A proton and an alpha particle having equal velocities approach a target nucleus. They come momentarily to rest and then reverse their directions. The ratio of the distance of closest approach of the proton to that of the alpha particle will be:

• A. \( \frac{1}{2} \)
• B. 2
• C. \( \frac{1}{4} \)
• D. 4

Hint:

For electrostatic potential energy problems involving charged particles, remember that the charge affects the potential energy directly and the mass indirectly through kinetic energy.

Answer 1

The Correct Option is B

Step 1: Analyzing the forces and energies involved. The distance of closest approach can be determined by equating the kinetic energy to the electrostatic potential energy at the point of closest approach: \[ \frac{1}{2} mv^2 = \frac{Zke^2}{r} \] where \( m \) is the mass, \( v \) is the velocity, \( Z \) is the atomic number of the target nucleus, \( k \) is Coulomb's constant, \( e \) is the charge, and \( r \) is the distance of closest approach.

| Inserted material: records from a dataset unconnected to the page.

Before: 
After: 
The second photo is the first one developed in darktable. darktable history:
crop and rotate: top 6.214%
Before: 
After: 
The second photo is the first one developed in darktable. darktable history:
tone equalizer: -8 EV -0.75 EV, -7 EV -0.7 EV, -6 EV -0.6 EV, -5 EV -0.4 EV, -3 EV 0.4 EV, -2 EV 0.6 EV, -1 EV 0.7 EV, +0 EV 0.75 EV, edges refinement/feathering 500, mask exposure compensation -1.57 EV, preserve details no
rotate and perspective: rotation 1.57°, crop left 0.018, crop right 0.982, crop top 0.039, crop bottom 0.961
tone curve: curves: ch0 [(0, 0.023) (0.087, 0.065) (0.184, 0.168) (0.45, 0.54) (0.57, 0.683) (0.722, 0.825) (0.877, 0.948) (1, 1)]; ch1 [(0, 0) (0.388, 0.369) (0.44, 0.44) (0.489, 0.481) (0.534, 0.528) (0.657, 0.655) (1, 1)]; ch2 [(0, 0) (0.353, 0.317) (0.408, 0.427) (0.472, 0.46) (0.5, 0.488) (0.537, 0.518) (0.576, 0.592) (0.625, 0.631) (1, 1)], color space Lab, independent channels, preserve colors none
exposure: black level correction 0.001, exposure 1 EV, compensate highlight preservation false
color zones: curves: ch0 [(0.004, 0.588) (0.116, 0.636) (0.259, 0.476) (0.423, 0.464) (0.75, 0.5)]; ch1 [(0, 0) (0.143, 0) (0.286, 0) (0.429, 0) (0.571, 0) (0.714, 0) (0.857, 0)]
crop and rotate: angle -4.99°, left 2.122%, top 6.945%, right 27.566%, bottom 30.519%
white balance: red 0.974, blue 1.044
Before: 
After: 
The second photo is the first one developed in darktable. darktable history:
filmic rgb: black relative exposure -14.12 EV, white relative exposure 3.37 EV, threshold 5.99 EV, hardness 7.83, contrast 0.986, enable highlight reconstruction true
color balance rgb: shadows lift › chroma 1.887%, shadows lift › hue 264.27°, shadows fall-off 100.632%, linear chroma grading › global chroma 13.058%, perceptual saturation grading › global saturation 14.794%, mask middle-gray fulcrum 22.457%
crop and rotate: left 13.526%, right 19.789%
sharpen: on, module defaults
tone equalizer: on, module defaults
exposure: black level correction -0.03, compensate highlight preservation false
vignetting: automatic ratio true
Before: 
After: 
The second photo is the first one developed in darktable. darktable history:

Step 2: Comparing proton and alpha particle. The alpha particle has twice the charge of a proton (since it contains two protons) and four times the mass. Since both particles have equal velocities, their kinetic energies differ but the potential energy of the alpha particle is higher due to its greater charge. Step 3: Calculating the ratio of distances. The formula rearranges to \( r = \frac{Zke^2}{mv^2} \). For the alpha particle, both the charge and mass affect the distance: \[ r_{proton}} = \frac{Zke^2}{m_pv^2}, \quad r_{alpha}} = \frac{Zke^2}{4m_pv^2} \] Thus, \( r_{proton}} = 2r_{alpha}} \), giving the ratio of 2.